**STUDY QUESTIONS**
A – In the autumn blog post, list every vegetable the writer picks, plants or eats from the orto. Use only the paragraphs beginning "In the orto, as I said" and "We've already eaten".
B – In the autumn blog post, what color do the mulberries usually turn in autumn?
C – Rewrite the paragraph of the autumn blog post that begins "In the orto, as I said" as a short list of its main facts.

**READING PASSAGE**

*-*-*

Whilst on the topic of fascinating statistics (at least, I find them fascinating) I heard a couple on the radio the other day which I haven’t stood up with my own research, but this is what an expert on betting was telling the listeners. The amount spent on food each year by Italians is just slightly more than the Italian state spends on healthcare but – and this is the interesting/scary bit – only very slightly more than Italians spend on betting. And that’s only the legal kind of betting, obviously: there’s probably lots more going on in dark corners. How can people spend (almost) as much on taking a punt as they do on feeding their families? I find that astonishing. Granted, that includes the national lottery kind of things where a percentage of the takings are ploughed back into arts and culture and what have you. But still: distressing.


A viper? In late October?

So the leaves are very gingerly turning autumnal colours finally, though mostly large trees and all in the wrong order. In fact, so much is happening in the wrong order. My persimmons are ripening on the trees already, rather than clinging on hard until well after the leaves have turned fiery colours and turned to flaming mulch on the carpark gravel. The mulberries, which are generally the first to take on their autumn hue – a clear lemony yellow – are still almost entirely green.

Across on the hill opposite, there’s not much to look forward to, sadly. It was so severely coppiced over the course of the year that it’s just a few straggly standards now. The patch slightly to the right – cut back last year – is thick and leafy and ready to turn though, which puts the patchy stuff in front of us into perspective: it will be back, and soon.

In the orto, as I said, I’m busy with the cambio di stagione: picking the last of my tomatoes and green beans and putting in brassica seedlings. Yes: I keep buying seedlings. I just can’t find time to grow from seeds at the moment so I’ve resorted to the trays of ready-to-plant things sold by the man at our Saturday market. He swears he hates systemic growing aids: I have my doubts. At least they become less polluted during their months in my garden.

We’ve already eaten our first huge cabbage and some young leaves of cavolo nero – all very delicious but more sad sad signs of the winter that’s on its way.


Pieve Suites continues quiet, and the town is very low-season-ish. Or delightfully tranquil, depending on your point of view. My feeling that our area was quieter than usual this summer (smaller structures such as mine had a truly underwhelming season) is born out by the low-ish share of the Umbrian tourist trade it enjoyed in the first seven months of 2023. Look at Trasimeno: such a mediocre performance for such a magnificent area.

*-*-*

**COLLECTED MATERIAL**
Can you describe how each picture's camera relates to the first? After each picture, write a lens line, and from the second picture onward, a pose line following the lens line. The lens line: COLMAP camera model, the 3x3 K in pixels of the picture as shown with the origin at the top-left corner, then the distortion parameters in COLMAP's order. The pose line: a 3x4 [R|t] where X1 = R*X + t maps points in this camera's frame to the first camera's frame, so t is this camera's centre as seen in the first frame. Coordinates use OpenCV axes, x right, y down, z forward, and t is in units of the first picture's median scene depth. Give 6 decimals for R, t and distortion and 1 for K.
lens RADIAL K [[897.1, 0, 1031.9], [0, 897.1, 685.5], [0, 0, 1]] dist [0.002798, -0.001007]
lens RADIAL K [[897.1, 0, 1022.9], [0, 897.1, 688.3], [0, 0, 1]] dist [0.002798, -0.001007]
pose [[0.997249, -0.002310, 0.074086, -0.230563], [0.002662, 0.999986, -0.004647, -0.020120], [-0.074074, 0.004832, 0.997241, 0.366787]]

*-*-*

**LIST OF ANSWERS**
A –
- Tomatoes
- Green beans
- Brassica seedlings
- Cabbage
- Cavolo nero

B – A clear lemony yellow.

C –
- The writer is doing the cambio di stagione in the orto.
- The last tomatoes and green beans are being picked.
- Brassica seedlings are being planted.
- The seedlings are bought ready to plant from a man at the Saturday market, because the writer has no time to grow from seed.
- He says he hates systemic growing aids, but the writer doubts it.
- The writer thinks the plants at least become less polluted during their months in the garden.